Passage to read section start

The wireless video camera we received as a gift works great; however, the onboard audio is, shall we say, less than optimum. Thus began a productive (and fun) DIY project to address the situation.
Everyone, please meet Miss Abigail Reed.

Becoming a father is an amazing and humbling experience. Your time is no longer your own and you must part with all that uninterrupted sleep you enjoyed before. In the night my wife and I will trade off feeding our baby daughter. Sometimes she nurses her and sometimes I give her a bottle. Either way, we needed a way to observe her in her nursery once she began sleeping in there.

The wireless video camera we received as a gift works great. It has pan, tilt and infrared capability to see in the dark. The onboard audio however, is, shall we say, less than optimum. As a long-time sound person and maybe a (diet) audiophile, I just can’t stand to hear her over the small tinny speaker in the side of the video monitor that was given less thought than the speakers in a flat-screen TV.

Passage to read section end
Records supplied section start

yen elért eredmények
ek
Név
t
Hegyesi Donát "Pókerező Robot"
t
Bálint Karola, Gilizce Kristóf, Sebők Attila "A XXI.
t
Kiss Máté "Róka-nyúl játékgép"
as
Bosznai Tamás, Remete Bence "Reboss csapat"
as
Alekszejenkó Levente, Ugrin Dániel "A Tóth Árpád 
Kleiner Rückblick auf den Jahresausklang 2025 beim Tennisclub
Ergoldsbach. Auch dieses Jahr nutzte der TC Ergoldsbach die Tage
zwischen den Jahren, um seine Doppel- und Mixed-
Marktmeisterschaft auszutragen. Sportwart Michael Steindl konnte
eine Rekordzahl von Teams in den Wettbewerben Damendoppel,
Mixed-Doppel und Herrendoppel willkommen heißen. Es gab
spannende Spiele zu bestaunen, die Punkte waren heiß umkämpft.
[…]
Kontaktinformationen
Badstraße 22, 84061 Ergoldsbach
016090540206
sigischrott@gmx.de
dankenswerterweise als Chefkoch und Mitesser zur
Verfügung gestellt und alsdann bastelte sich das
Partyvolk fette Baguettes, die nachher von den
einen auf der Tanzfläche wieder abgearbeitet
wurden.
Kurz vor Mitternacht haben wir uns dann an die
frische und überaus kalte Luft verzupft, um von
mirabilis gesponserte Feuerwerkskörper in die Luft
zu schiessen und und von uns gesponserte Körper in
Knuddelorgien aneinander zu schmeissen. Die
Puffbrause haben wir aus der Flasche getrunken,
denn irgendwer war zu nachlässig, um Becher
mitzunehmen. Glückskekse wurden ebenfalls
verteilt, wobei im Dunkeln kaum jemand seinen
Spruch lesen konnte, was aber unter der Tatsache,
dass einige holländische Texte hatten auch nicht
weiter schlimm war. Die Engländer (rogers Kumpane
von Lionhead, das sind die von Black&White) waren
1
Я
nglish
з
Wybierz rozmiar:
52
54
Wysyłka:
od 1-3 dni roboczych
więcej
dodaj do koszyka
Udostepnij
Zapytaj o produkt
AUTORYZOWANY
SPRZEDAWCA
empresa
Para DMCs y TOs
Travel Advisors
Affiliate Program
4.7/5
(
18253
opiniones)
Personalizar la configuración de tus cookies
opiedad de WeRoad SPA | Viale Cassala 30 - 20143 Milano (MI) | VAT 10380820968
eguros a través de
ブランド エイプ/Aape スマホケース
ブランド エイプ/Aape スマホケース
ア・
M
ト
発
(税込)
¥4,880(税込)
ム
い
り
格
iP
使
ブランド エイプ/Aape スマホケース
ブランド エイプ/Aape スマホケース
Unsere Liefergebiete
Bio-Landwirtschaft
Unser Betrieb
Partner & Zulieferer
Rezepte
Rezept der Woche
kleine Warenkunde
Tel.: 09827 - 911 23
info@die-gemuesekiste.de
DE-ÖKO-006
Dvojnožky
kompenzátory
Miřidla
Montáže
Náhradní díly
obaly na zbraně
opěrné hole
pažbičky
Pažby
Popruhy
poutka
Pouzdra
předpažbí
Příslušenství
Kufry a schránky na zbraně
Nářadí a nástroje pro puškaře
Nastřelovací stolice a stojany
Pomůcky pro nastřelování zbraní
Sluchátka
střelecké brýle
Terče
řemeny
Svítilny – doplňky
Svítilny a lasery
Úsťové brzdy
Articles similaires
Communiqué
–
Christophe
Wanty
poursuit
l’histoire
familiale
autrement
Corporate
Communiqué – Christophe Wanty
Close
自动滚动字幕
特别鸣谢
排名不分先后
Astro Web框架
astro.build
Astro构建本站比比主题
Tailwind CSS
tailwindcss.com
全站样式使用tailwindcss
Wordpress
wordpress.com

Records supplied section end

_What is being asked_
Write the next part of the passage about improving the baby monitor's audio, beginning right after its last sentence.

_Written answer_
Assembling The Parts

Luckily I had a few spare things lying around and was able to get a decently high-fidelity alternative audio system set up very inexpensively. The components include an MXL 603s small-diaphragm condenser microphone (and stand), an Electro-Voice 7100 power amplifier, and a JBL Control 23 small-format passive loudspeaker.

The EV amp was in my home studio and I no longer needed it, so it got put on baby duty. The JBL Control 23 loudspeaker is a nice unit, and it fits perfectly on my bedside table nicely since it’s so small. The black color helps it blend into the background so well that it’s hardly even noticeable.

I needed to purchase a DSP (a Biamp Nexia VC 2-in/4-out unit acquired on eBay for less than $50!) and some cable. In fact, the most expensive part of this system was the XLR cable. I went with a 50-footer built by Audio-Technica and a shorter one for an input. The long one needed to run from the back corner of the nursery to the closet, through the wall, and to my bedside table. Figure 1 provides a plan view and signal path.

Figure 1

Inside the processor, I created several paths for the mic signal to go through before hitting an output so I could experiment with processing. Figure 2 shows the scene I went with.

Figure 2

I inserted a meter to measure input level, a mixer to send the signal to either path “on/off,” a special set of EQs to tune the gain control (more on that in a minute), complementary EQ, a low-end roll-off, a limiter and meters for output level.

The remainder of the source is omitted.